Pour ce qui est de la réalisation des récits, il convient qu’existent ou soient créés des espaces d’expérimentation de tous ordres, où ce qui a été imaginé et suffisamment élaboré puisse être effectivement confronté avec la réalité du terrain : changements de comportements, aménagements des organisations, technologies nouvelles… Ce qui suppose des dispositions administratives incitatives et permissives, des investissements d’envergure éventuellement, et surtout des régimes politiques et idéologiques ouverts, non totalitaires en quelque sorte, qu’ils soient de droite, de gauche, « verts » ou autres, capables de dépasser les peurs ou les certitudes ambiantes… Alors « ce qui marche » se diffusera naturellement… Si ces espaces n’existent pas, le récit doit pouvoir imaginer leur éclosion, sans excès d’utopie.

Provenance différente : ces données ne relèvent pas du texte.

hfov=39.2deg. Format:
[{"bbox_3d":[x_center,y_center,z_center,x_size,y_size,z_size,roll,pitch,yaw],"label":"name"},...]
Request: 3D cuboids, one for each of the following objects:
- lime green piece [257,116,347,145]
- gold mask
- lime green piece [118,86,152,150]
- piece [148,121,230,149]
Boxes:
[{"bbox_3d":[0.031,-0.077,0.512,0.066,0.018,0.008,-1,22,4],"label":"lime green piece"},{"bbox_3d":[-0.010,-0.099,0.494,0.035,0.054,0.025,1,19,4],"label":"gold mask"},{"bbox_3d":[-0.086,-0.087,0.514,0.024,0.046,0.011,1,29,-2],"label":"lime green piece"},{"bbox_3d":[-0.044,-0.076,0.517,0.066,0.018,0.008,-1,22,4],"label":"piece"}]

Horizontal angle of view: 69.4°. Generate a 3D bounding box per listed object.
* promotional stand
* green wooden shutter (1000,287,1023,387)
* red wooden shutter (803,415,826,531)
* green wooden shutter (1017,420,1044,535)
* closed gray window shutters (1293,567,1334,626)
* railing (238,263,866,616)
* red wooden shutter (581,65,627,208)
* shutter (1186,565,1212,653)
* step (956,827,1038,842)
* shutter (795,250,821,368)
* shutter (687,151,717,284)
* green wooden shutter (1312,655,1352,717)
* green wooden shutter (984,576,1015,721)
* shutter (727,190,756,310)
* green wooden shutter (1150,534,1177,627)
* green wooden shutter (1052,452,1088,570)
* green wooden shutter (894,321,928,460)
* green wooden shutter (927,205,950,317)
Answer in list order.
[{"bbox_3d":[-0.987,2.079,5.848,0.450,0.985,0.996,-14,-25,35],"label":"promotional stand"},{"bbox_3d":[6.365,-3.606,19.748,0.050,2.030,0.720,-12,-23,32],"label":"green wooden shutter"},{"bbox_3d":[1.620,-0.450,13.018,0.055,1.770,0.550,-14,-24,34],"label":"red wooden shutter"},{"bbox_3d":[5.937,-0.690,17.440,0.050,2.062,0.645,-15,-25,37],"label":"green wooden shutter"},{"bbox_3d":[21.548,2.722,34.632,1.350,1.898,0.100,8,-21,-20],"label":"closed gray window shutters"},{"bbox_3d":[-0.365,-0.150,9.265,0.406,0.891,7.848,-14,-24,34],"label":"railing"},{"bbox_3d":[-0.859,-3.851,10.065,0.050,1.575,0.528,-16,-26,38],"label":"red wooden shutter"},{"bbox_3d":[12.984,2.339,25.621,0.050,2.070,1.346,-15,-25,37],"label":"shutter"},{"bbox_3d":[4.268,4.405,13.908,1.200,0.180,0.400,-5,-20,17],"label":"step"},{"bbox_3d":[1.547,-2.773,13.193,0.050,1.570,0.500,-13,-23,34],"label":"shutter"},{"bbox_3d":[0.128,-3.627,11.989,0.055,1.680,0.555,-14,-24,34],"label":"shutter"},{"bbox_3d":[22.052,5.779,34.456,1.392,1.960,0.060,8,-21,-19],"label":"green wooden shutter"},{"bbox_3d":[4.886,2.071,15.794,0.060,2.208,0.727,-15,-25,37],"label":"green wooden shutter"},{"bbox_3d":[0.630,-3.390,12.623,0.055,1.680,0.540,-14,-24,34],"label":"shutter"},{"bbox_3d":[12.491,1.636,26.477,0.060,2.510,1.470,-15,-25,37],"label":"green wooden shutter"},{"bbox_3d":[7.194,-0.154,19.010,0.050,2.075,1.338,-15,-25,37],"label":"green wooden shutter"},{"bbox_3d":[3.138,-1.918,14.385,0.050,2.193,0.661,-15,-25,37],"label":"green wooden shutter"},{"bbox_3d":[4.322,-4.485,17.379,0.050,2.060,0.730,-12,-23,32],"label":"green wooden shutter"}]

Puiser dans des connaissances et expérimen-ter concrètement est le propre de la démarche innovatrice. C’est ainsi que le monde évoluera durablement et favorablement, en ayant sans doute revisiter le mot « développement », qui ne sera plus assimilé seulement à l’idée de croissance économique. C’est ainsi que l’on sortira progressivement de l’indécidabilité évoquée plus haut, et de l’ambivalence de la question « plus de futur ? », qui initiait le colloque.